• **PROMPT**
Your reply should contain only the line with "Document page, 1241x1754 pixels." and the lines after it through the end of the data, each written out exactly.

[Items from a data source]
****

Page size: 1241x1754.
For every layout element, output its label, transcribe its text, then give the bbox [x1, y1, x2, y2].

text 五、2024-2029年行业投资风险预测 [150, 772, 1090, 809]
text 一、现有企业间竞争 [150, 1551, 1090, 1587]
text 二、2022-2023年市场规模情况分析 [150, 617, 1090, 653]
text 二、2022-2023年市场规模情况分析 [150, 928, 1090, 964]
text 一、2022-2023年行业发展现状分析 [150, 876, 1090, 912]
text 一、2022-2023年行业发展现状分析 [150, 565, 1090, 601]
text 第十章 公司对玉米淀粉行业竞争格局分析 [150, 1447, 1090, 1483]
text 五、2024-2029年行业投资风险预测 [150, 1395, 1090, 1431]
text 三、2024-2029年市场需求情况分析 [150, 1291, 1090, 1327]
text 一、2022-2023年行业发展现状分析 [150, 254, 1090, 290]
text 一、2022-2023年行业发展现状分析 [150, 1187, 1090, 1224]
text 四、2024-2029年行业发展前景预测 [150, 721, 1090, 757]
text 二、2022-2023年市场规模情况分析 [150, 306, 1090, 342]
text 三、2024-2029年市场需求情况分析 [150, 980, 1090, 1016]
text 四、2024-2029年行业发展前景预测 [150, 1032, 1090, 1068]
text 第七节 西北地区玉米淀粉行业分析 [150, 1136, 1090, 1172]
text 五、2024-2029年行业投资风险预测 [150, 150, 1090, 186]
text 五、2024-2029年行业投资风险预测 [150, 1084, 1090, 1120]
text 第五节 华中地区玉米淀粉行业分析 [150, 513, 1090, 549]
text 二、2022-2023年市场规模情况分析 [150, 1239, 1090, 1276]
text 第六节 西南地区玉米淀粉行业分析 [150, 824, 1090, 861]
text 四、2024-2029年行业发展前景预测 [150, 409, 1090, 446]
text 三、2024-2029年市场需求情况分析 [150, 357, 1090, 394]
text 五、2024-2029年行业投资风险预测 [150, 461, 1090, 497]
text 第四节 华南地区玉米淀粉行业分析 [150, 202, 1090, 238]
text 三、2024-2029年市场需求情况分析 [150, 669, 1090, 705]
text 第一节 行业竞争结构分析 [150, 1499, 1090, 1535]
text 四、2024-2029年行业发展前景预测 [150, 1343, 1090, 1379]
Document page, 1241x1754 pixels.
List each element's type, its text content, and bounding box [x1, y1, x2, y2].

****

• **RESPONSE BELOW**
Document page, 1241x1754 pixels.
List each element's type, its text content, and bounding box [x1, y1, x2, y2].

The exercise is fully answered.